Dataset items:
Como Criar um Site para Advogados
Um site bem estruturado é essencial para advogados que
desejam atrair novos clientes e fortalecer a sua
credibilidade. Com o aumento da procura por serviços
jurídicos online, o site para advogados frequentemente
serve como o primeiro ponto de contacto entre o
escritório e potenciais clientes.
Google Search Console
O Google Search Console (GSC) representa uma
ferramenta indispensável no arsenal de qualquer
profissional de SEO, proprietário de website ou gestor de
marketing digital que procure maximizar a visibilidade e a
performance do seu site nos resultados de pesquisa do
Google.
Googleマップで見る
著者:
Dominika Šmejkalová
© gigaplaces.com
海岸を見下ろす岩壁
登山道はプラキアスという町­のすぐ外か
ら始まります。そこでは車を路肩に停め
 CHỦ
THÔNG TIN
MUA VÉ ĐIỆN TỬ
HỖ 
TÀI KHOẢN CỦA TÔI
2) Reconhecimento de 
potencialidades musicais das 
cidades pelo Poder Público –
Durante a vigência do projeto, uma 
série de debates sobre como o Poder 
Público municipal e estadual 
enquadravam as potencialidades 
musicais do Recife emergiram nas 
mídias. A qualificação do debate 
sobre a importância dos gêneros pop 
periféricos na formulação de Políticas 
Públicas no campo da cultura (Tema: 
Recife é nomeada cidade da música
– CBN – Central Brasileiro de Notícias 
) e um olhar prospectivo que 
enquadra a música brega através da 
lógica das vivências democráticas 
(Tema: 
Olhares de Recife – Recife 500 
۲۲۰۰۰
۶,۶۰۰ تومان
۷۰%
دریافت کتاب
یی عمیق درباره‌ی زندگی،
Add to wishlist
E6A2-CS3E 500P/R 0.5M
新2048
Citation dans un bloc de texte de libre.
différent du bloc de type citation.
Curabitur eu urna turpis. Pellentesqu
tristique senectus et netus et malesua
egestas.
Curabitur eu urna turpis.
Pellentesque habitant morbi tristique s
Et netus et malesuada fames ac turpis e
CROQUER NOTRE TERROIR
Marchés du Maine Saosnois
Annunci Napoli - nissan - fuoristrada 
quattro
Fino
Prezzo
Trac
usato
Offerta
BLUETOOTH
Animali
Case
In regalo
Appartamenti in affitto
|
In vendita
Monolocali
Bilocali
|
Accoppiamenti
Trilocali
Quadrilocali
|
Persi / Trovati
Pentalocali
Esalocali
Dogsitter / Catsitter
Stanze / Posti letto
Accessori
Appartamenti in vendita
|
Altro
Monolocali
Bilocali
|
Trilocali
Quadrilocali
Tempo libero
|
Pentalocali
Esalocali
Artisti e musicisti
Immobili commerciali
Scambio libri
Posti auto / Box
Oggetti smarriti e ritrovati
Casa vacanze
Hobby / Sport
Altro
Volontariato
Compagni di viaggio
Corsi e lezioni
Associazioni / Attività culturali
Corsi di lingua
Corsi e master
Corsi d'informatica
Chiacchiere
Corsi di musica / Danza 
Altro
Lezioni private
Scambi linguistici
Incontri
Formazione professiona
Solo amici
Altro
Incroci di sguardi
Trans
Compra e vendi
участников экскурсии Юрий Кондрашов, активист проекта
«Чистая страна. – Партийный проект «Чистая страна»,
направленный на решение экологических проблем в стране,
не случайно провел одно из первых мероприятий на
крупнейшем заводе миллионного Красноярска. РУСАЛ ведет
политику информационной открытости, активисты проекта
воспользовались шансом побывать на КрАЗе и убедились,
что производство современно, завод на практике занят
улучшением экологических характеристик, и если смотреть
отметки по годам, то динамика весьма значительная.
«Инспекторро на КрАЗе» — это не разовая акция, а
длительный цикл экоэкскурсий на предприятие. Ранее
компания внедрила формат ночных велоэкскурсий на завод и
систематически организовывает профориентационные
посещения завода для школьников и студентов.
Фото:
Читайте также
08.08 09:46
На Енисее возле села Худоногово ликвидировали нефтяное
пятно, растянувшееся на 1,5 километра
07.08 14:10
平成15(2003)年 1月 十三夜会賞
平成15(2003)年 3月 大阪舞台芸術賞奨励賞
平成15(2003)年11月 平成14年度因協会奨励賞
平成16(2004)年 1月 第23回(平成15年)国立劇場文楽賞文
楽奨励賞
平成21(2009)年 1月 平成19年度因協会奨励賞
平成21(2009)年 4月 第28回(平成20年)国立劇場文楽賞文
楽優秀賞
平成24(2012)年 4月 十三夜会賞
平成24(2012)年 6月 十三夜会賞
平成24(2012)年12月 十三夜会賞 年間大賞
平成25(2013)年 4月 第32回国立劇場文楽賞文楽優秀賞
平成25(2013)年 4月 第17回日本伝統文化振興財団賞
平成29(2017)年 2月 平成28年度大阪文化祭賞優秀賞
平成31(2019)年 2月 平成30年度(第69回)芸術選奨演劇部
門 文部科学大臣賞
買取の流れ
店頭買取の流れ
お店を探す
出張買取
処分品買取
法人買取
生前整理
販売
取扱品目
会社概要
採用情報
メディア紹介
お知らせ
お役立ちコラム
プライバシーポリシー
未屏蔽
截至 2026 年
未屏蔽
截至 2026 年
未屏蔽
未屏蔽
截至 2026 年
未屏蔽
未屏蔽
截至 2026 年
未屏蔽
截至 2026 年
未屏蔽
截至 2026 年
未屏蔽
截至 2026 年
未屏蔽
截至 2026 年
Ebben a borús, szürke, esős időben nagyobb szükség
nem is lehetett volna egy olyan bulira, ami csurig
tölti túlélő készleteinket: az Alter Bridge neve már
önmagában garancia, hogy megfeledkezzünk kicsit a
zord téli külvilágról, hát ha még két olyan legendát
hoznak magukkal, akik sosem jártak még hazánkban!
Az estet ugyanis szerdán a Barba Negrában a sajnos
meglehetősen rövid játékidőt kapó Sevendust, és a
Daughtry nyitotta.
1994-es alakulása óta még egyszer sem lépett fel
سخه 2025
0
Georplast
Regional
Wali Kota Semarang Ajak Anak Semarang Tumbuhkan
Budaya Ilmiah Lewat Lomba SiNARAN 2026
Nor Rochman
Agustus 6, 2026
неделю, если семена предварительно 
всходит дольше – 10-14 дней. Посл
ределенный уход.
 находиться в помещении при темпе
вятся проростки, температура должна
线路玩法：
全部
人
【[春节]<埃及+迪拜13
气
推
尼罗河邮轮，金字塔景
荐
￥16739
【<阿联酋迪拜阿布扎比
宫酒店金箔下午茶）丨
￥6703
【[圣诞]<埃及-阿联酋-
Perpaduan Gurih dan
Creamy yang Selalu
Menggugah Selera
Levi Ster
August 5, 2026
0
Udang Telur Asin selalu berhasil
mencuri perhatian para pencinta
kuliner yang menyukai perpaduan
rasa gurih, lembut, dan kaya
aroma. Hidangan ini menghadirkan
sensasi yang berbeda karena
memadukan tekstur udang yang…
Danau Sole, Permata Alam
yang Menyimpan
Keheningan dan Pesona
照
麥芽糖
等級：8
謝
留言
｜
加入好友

> **Problem details**
The answer must consist solely of the lines from the first line of the data to the line holding "CROQUER NOTRE TERROIR", each given again exactly.

> **Reply**
Como Criar um Site para Advogados
Um site bem estruturado é essencial para advogados que
desejam atrair novos clientes e fortalecer a sua
credibilidade. Com o aumento da procura por serviços
jurídicos online, o site para advogados frequentemente
serve como o primeiro ponto de contacto entre o
escritório e potenciais clientes.
Google Search Console
O Google Search Console (GSC) representa uma
ferramenta indispensável no arsenal de qualquer
profissional de SEO, proprietário de website ou gestor de
marketing digital que procure maximizar a visibilidade e a
performance do seu site nos resultados de pesquisa do
Google.
Googleマップで見る
著者:
Dominika Šmejkalová
© gigaplaces.com
海岸を見下ろす岩壁
登山道はプラキアスという町­のすぐ外か
ら始まります。そこでは車を路肩に停め
 CHỦ
THÔNG TIN
MUA VÉ ĐIỆN TỬ
HỖ 
TÀI KHOẢN CỦA TÔI
2) Reconhecimento de 
potencialidades musicais das 
cidades pelo Poder Público –
Durante a vigência do projeto, uma 
série de debates sobre como o Poder 
Público municipal e estadual 
enquadravam as potencialidades 
musicais do Recife emergiram nas 
mídias. A qualificação do debate 
sobre a importância dos gêneros pop 
periféricos na formulação de Políticas 
Públicas no campo da cultura (Tema: 
Recife é nomeada cidade da música
– CBN – Central Brasileiro de Notícias 
) e um olhar prospectivo que 
enquadra a música brega através da 
lógica das vivências democráticas 
(Tema: 
Olhares de Recife – Recife 500 
۲۲۰۰۰
۶,۶۰۰ تومان
۷۰%
دریافت کتاب
یی عمیق درباره‌ی زندگی،
Add to wishlist
E6A2-CS3E 500P/R 0.5M
新2048
Citation dans un bloc de texte de libre.
différent du bloc de type citation.
Curabitur eu urna turpis. Pellentesqu
tristique senectus et netus et malesua
egestas.
Curabitur eu urna turpis.
Pellentesque habitant morbi tristique s
Et netus et malesuada fames ac turpis e
CROQUER NOTRE TERROIR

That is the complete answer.